(Saved entries)
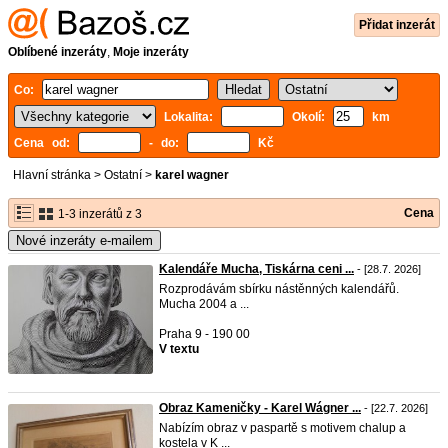
Přidat inzerát
Oblíbené inzeráty
,
Moje inzeráty
Co:
Lokalita:
Okolí:
km
Cena od:
- do:
Kč
Hlavní stránka
>
Ostatní
>
karel wagner
Cena
1-3 inzerátů z 3
Nové inzeráty e-mailem
Kalendáře Mucha, Tiskárna ceni ...
- [28.7. 2026]
Rozprodávám sbírku nástěnných kalendářů.
Mucha 2004 a ...
Praha 9 - 190 00
V textu
Obraz Kameničky - Karel Wágner ...
- [22.7. 2026]
Nabízím obraz v paspartě s motivem chalup a
kostela v K ...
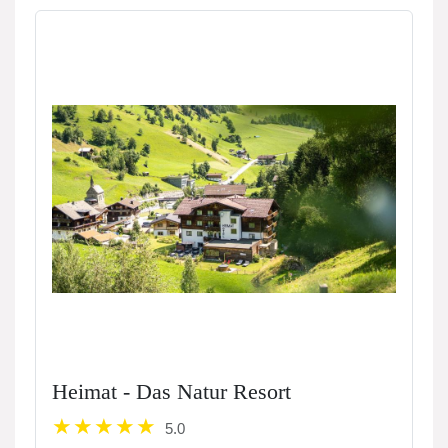
Heimat - Das Natur Resort
5.0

» TASK OBJECTIVE: All of the records above are to be written out exactly, minus their images.

» THE COMPLETED TASK:
Přidat inzerát
Oblíbené inzeráty
,
Moje inzeráty
Co:
Lokalita:
Okolí:
km
Cena od:
- do:
Kč
Hlavní stránka
>
Ostatní
>
karel wagner
Cena
1-3 inzerátů z 3
Nové inzeráty e-mailem
Kalendáře Mucha, Tiskárna ceni ...
- [28.7. 2026]
Rozprodávám sbírku nástěnných kalendářů.
Mucha 2004 a ...
Praha 9 - 190 00
V textu
Obraz Kameničky - Karel Wágner ...
- [22.7. 2026]
Nabízím obraz v paspartě s motivem chalup a
kostela v K ...
Heimat - Das Natur Resort
5.0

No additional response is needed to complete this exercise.